A research team from Osaka University, Nihon University and Chuo University has proposed a novel theoretical framework whose experiment could be performed in a laboratory to better understand the physics of black holes. This project can shed light on the fundamental laws that govern the cosmos on both unimaginably small and vastly large scales.
Recently, the world was transfixed when the first ever images of a black hole were released by the Event Horizon Telescope. Or, to be more precise, the pictures showed the bright circle, called an Einstein ring, made by the light that just barely escaped the grasp of the black hole's immense gravity. This ring of light was due to fact that, according the theory of general relativity, the fabric of spacetime itself becomes so contorted by the mass of the black hole that it acts like a huge lens.
Unfortunately, our understanding of black holes remains incomplete, because the theory of general relativity -- which is used to describe the laws of nature at the scale of stars and galaxies -- is not currently compatible with quantum mechanics, our best theory of how the Universe operates on very small scales. Since black holes, by definition, have a huge mass compressed into a tiny space, reconciling these wildly successful but thus far conflicting theories is necessary to understand them.
One possible approach for solving this conundrum is called string theory, which holds that all matter is made of very tiny vibrating strings. One version of this theory predicts a correspondence between the laws of physics we perceive in our familiar four dimensions (three dimensions of space plus time) and strings in a space with an extra dimension. This is sometimes called a "holographic duality," because it is reminiscent of a two-dimensional holographic plate that holds all the information of a 3D-object.

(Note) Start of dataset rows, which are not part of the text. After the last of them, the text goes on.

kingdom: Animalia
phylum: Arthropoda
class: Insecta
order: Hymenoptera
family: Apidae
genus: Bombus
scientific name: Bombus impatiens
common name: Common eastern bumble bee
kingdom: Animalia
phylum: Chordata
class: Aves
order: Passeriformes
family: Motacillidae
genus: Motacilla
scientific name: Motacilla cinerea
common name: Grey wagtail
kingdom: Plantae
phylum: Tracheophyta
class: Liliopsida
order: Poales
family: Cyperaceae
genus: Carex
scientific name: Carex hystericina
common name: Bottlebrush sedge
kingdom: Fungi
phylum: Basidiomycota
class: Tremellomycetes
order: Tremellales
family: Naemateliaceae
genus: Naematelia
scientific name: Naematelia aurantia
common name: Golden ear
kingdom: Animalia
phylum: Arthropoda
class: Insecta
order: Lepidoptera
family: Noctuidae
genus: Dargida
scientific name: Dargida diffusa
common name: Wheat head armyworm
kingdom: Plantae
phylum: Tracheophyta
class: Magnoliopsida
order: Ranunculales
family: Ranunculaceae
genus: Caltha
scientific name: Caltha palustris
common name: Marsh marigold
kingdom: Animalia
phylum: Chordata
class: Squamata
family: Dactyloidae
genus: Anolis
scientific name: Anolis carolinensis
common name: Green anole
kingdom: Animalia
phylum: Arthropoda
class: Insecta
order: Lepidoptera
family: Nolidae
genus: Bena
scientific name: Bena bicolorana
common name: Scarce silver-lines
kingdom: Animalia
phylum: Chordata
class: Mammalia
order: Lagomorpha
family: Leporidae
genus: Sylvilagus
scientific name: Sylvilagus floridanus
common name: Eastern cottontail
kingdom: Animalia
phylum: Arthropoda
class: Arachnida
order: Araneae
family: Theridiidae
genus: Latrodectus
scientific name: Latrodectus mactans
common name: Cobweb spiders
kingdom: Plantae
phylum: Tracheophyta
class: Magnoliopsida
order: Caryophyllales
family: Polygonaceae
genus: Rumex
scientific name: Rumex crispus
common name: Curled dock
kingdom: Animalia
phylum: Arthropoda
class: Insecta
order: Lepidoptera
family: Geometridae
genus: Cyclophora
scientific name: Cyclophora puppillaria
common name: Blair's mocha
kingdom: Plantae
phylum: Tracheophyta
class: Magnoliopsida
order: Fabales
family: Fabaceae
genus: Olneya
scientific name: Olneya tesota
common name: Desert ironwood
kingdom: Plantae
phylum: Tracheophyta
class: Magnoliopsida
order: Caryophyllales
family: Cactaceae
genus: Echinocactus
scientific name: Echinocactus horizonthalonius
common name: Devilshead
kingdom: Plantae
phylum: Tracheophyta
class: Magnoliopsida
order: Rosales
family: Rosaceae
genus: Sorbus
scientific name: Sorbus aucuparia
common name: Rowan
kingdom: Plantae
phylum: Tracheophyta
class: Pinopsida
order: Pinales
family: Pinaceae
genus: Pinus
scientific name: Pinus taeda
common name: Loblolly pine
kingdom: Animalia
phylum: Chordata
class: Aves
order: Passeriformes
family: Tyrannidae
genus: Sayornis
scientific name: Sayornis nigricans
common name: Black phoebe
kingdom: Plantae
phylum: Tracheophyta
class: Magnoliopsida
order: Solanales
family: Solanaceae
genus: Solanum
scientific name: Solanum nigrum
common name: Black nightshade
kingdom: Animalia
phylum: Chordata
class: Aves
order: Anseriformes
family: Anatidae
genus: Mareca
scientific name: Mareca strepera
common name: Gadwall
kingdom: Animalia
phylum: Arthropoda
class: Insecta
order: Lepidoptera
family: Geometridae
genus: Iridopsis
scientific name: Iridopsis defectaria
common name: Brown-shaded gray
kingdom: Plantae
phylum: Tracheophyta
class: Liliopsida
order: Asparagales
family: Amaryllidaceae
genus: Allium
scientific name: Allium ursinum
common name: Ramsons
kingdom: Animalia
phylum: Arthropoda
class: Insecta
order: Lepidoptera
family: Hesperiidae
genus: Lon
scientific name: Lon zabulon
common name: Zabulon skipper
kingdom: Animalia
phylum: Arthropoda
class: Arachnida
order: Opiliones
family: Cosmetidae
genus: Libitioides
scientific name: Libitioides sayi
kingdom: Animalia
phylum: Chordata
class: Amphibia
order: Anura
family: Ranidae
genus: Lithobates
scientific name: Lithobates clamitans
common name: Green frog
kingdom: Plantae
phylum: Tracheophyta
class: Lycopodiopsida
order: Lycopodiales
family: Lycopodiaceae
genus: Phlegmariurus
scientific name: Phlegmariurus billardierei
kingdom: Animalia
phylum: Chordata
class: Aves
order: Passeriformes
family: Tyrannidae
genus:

In the newly published research, the authors, Koji Hashimoto (Osaka University), Keiju Murata (Nihon University) and Shunichiro Kinoshita (Chuo University) apply this concept to show how the surface of a sphere, which has two dimensions, can be used in a tabletop experiment to model a black hole in three dimensions. In this setup, light emanating from a source at one point of the sphere is measured at another, which should show the black hole if the spherical material allows holography.
"The holographic image of a simulated black hole, if observed by this tabletop experiment, may serve as an entrance to the world of quantum gravity" says the author Hashimoto. The researchers also calculated the radius of the Einstein ring that would be observed if this theory is correct.
"Our hope is that this project shows the way forward towards a better understanding of how our Universe truly operates on a fundamental level," says the author Keiju Murata.